Architecture Monday

Ok, there is a lot of similarity in the house below and the amazing work by Ando I shared a couple of weeks ago… but the scales are vastly different.  Here, a tight three-house compound in northern Beijing with non-existent yards was reimagined into a single home.  Keeping and upgrading the existing house along the north side of the compound, new additions were added along the west and south sides to create a U-shaped arrangement that creates a generous courtyard.

I’ll admit, I can be a sucker for exposed brick (especially in adaptive reuse scenarios), and this project has them in spades.  But there are a lot of other great details as well:  the exposed log-structured roof in the renovated old house, the patio and rock garden in the courtyard, the expansive windows and rotating screens, and the LED light strip that illuminates the intricacies and texture of the old tile roof at night.  With the generous windows throughout, the house feels continuous even though it’s wrapped around a courtyard; the courtyard becomes just another room to look through.

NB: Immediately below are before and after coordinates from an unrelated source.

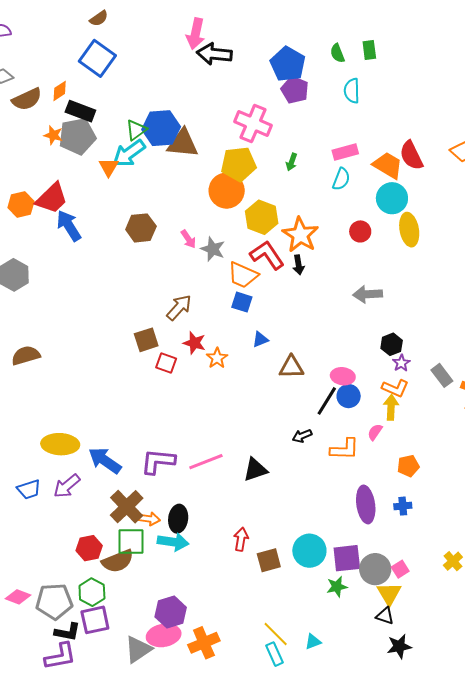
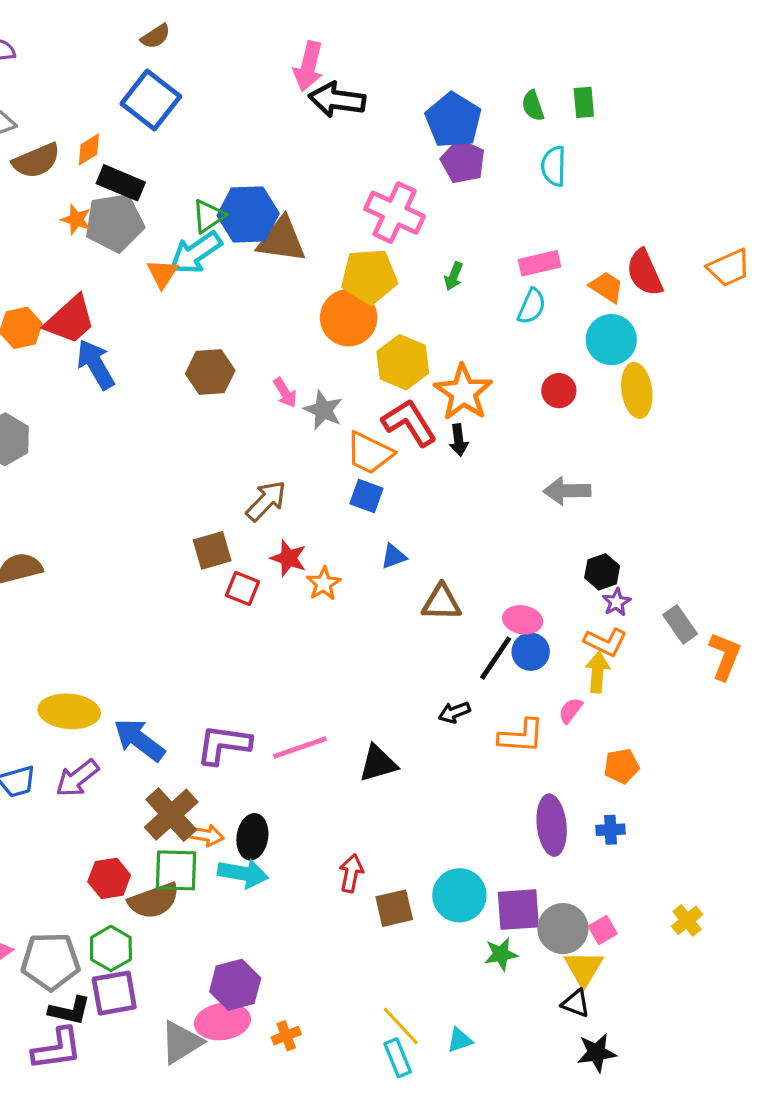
orange trapezoid: (388, 165) -> (606, 287), size x0.7
orange cross: (204, 643) -> (286, 1036), size x0.6

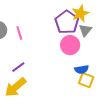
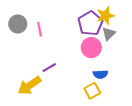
purple line: (18, 67) -> (49, 68), moved
yellow square: (86, 80) -> (92, 91), moved, turned 35

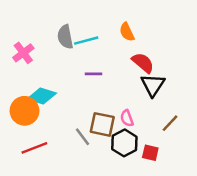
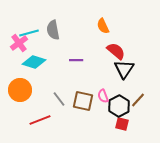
cyan line: (86, 41) -> (29, 33), moved
cyan diamond: (42, 96) -> (34, 62), moved
gray line: (82, 137) -> (59, 99), moved
black hexagon: (124, 143) -> (119, 106), moved
red line: (34, 148) -> (40, 120), moved

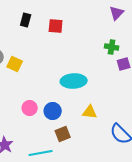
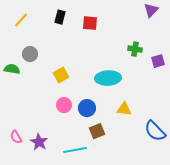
green cross: (112, 47) -> (135, 49), moved
yellow square: (15, 64) -> (61, 75), moved, turned 35

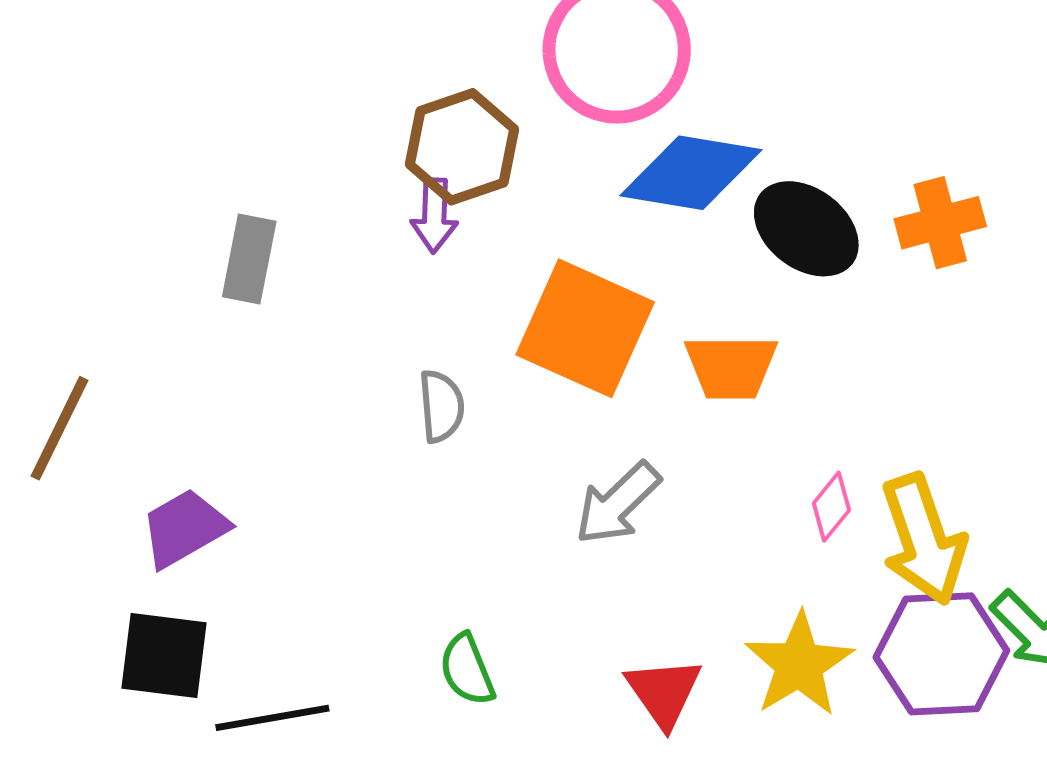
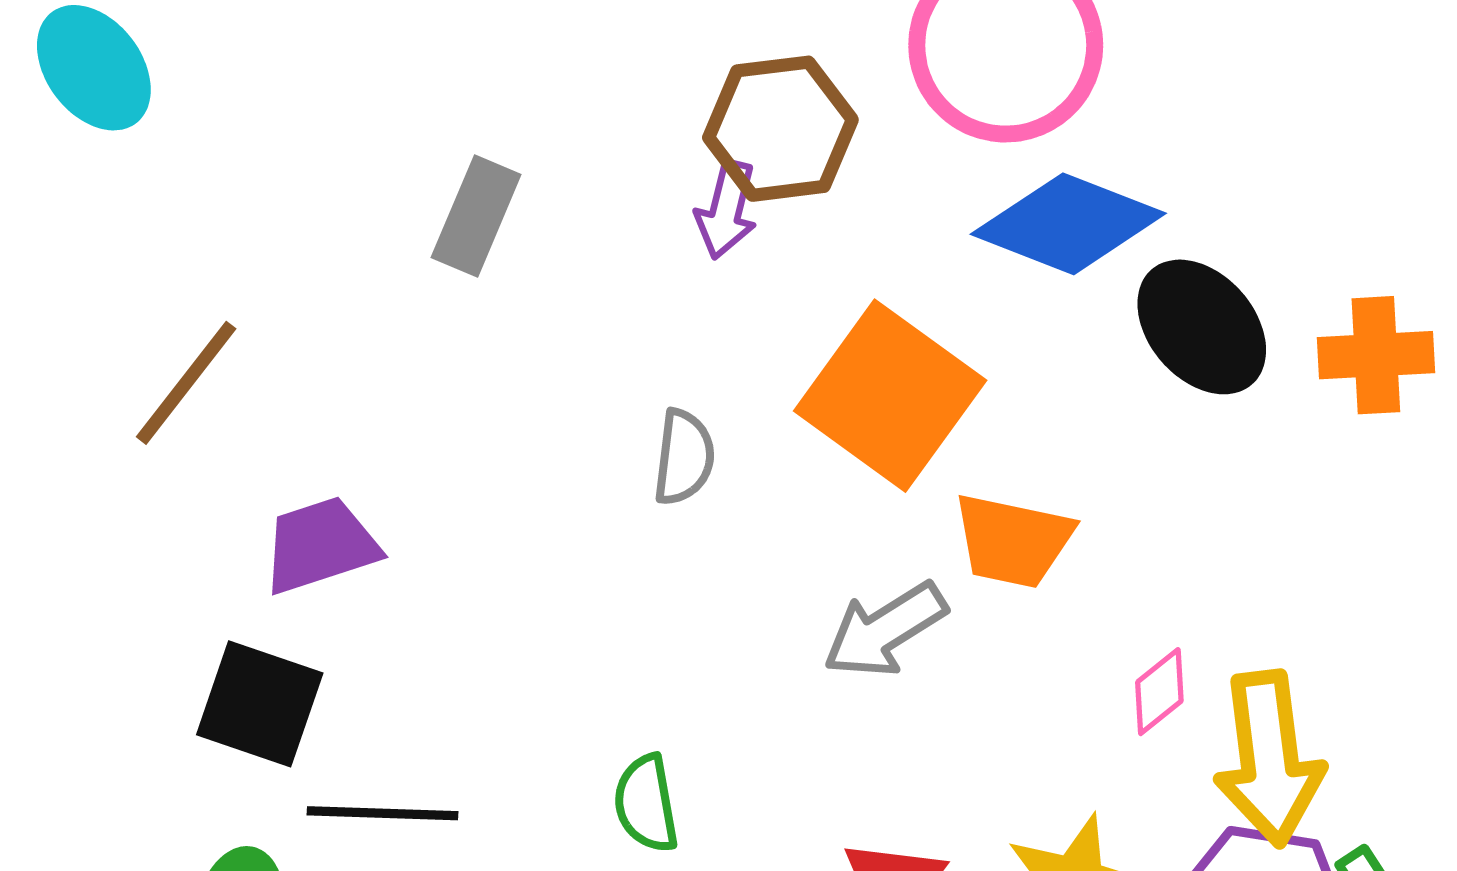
orange trapezoid: (731, 367) -> (1013, 541), moved

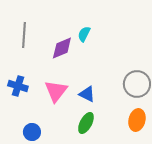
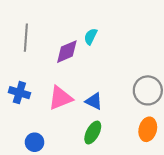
pink triangle: (56, 91) -> (60, 98), turned 30

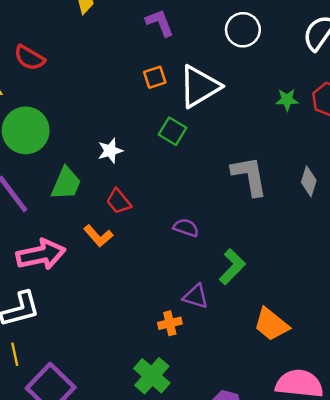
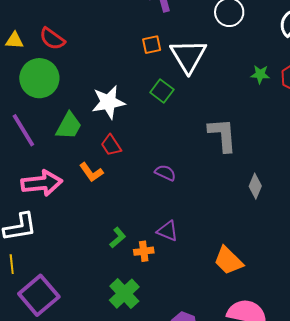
red semicircle: (29, 58) -> (52, 39), moved
white triangle: (200, 86) -> (188, 56), turned -36
white star: (110, 151) -> (108, 102), size x1.6
gray diamond: (309, 181) -> (255, 186), moved
green L-shape: (232, 267) -> (118, 238), moved, size x0.7

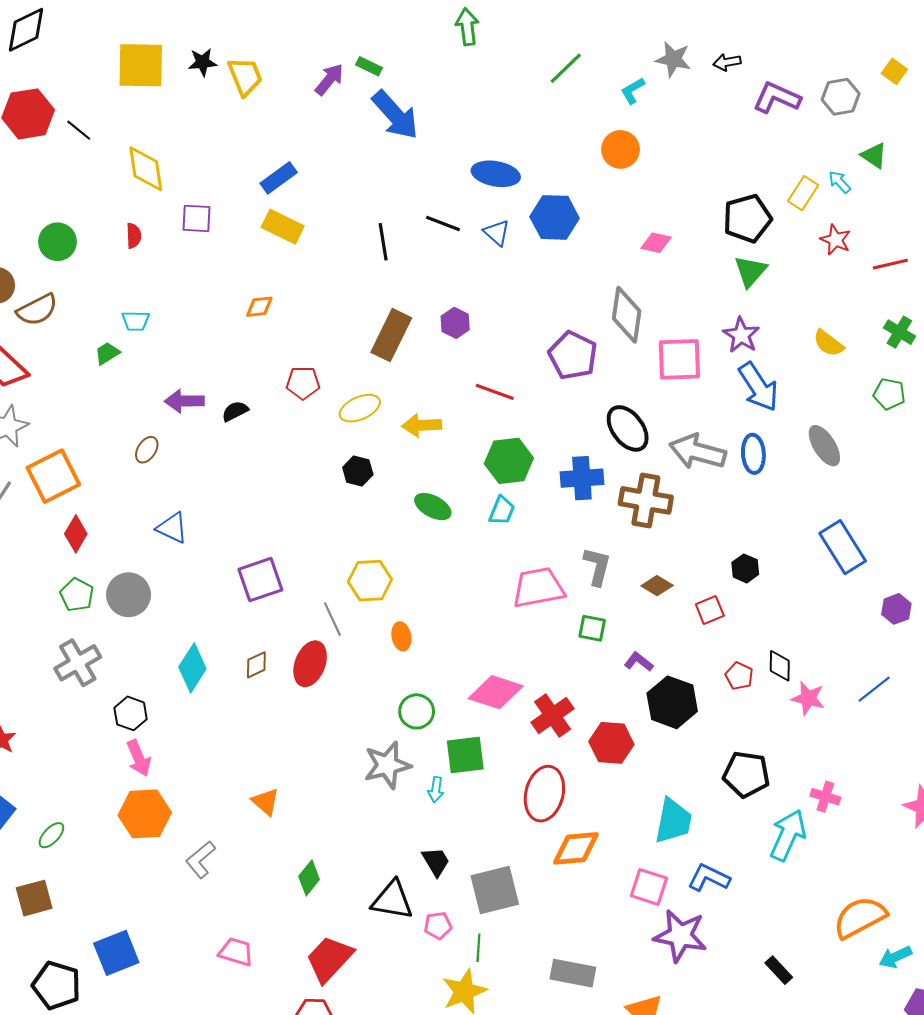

Like with the Ando design, it’s a very interesting mix of old and new, both factually and figuratively.  There’s a historic ruggedness in the brick and tiles and iron-grey railings and window frames, accented by the smooth concrete and crafted wood paneling.

I especially like this bonus moment where the courtyard opens a vista that allows the profile of the house next door to mirror that of the mountain ridge in the background.

Overall it’s good stuff.  Not a total adaptive reuse, but still a partial one that makes most of what was there before.